DATA TO EXAMINE below:
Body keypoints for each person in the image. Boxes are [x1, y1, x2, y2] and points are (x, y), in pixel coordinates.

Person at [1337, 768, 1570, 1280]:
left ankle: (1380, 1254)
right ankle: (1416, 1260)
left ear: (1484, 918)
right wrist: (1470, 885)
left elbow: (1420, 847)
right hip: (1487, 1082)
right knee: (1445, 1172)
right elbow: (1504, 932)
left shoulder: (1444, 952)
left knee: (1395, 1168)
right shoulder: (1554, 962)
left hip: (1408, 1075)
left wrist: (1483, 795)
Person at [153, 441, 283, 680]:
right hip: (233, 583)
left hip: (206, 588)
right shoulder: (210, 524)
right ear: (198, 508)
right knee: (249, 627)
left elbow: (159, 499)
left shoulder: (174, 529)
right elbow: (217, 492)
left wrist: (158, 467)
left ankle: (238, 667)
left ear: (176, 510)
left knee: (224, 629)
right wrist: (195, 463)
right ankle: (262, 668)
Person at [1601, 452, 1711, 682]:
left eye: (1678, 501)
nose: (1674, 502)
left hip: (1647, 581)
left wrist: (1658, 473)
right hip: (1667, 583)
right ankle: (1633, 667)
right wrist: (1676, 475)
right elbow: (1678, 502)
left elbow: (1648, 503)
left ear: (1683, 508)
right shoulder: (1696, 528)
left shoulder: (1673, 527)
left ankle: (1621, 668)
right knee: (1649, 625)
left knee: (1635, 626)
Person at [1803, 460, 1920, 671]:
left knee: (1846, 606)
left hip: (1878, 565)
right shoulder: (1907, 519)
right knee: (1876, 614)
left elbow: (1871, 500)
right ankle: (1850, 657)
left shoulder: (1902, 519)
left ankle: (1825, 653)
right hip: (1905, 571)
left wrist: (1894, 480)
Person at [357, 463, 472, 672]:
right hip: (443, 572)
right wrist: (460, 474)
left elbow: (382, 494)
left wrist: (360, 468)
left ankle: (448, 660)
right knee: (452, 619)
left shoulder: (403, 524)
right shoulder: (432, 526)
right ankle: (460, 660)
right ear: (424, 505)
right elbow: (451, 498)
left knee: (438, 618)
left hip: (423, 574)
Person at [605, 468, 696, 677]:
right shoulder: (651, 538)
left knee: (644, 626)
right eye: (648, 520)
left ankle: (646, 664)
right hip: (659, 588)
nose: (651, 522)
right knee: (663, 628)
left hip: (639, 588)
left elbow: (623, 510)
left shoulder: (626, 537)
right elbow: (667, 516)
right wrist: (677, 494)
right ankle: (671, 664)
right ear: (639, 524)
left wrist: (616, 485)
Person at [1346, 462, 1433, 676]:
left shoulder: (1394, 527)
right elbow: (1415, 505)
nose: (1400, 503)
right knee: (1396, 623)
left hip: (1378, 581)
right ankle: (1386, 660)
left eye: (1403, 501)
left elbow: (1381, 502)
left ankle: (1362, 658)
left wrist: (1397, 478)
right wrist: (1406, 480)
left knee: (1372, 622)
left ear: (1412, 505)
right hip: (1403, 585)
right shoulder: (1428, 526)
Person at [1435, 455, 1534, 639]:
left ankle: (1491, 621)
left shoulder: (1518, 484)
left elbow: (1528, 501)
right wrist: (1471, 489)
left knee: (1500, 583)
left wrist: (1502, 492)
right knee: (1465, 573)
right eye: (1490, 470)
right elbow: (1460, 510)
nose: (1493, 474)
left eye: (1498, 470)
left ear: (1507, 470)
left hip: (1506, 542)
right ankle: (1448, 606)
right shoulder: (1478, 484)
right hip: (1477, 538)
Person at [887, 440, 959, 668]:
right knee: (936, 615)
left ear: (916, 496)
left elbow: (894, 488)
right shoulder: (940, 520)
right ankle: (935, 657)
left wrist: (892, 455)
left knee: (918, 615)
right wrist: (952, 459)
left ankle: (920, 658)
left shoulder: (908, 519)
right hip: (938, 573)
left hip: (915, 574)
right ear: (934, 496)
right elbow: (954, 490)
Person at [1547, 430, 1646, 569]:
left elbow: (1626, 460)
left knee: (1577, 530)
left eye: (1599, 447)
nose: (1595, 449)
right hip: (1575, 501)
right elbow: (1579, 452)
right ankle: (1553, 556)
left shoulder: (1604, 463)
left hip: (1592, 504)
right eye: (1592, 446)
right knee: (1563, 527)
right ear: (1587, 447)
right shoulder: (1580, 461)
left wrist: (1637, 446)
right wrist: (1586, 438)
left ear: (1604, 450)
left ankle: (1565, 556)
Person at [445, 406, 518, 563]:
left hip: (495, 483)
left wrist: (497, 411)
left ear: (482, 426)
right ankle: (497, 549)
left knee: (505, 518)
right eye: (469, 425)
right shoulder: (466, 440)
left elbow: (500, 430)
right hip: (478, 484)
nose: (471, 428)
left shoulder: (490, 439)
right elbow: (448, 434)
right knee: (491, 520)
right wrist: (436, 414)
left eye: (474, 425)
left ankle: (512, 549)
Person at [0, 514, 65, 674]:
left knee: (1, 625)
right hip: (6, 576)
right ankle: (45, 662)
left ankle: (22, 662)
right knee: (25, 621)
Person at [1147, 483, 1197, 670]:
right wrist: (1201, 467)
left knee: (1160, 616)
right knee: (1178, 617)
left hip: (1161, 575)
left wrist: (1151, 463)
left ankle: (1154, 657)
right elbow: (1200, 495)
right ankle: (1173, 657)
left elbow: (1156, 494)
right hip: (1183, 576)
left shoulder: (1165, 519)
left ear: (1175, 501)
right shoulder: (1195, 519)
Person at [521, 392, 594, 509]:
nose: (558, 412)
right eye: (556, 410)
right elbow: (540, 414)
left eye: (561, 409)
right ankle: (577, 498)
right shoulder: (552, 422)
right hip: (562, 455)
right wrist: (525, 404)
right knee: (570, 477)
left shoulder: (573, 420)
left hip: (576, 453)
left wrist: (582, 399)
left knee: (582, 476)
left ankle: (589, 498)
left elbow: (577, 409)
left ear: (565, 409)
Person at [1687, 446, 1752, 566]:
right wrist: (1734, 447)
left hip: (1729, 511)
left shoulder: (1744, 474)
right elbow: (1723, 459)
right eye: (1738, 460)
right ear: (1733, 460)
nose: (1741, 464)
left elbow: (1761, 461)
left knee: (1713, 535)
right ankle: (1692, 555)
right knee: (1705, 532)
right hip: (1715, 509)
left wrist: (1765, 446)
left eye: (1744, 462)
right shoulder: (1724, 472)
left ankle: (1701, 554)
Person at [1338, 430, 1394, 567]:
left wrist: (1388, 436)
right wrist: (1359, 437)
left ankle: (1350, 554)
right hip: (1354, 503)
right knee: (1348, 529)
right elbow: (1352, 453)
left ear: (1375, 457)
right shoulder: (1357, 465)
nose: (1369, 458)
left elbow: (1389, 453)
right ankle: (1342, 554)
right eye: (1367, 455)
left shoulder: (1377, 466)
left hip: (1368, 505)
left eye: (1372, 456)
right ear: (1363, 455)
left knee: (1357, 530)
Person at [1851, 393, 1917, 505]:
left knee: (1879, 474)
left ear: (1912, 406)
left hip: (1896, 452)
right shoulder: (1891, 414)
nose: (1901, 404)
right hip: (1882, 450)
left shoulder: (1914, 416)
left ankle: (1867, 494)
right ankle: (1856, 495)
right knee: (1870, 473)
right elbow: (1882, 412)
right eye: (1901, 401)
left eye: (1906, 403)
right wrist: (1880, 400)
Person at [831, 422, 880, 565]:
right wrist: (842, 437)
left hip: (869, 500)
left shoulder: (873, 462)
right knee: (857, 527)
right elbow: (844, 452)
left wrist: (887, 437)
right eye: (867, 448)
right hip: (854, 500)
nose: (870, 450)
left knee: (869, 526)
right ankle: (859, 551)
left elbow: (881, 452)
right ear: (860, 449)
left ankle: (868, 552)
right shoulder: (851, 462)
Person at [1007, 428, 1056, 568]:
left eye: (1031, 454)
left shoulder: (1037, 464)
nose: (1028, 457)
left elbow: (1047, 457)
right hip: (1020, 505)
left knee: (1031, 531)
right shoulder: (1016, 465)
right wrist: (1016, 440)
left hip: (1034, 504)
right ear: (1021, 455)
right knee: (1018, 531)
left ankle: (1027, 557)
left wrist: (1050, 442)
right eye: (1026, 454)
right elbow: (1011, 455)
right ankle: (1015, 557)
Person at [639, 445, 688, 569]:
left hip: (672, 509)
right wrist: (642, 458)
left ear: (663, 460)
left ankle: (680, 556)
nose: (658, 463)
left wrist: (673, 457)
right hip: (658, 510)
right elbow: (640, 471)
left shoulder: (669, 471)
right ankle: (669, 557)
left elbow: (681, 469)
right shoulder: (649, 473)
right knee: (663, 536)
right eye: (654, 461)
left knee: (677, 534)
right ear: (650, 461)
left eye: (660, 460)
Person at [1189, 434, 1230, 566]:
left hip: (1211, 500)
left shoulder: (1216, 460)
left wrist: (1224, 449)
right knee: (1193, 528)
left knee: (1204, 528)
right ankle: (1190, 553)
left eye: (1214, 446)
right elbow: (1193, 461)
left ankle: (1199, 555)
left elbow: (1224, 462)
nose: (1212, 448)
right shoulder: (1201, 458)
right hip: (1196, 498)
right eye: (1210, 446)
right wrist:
End of DATA TO EXAMINE.
ASSIGNED TASK:
Please output exactly the lines between the one holding "right hip: (1487, 1082)" and the one holding "left hip: (1647, 581)" in the records above, inclusive, and nothing more.

WORKED SOLUTION:
right hip: (1487, 1082)
right knee: (1445, 1172)
right elbow: (1504, 932)
left shoulder: (1444, 952)
left knee: (1395, 1168)
right shoulder: (1554, 962)
left hip: (1408, 1075)
left wrist: (1483, 795)
Person at [153, 441, 283, 680]:
right hip: (233, 583)
left hip: (206, 588)
right shoulder: (210, 524)
right ear: (198, 508)
right knee: (249, 627)
left elbow: (159, 499)
left shoulder: (174, 529)
right elbow: (217, 492)
left wrist: (158, 467)
left ankle: (238, 667)
left ear: (176, 510)
left knee: (224, 629)
right wrist: (195, 463)
right ankle: (262, 668)
Person at [1601, 452, 1711, 682]:
left eye: (1678, 501)
nose: (1674, 502)
left hip: (1647, 581)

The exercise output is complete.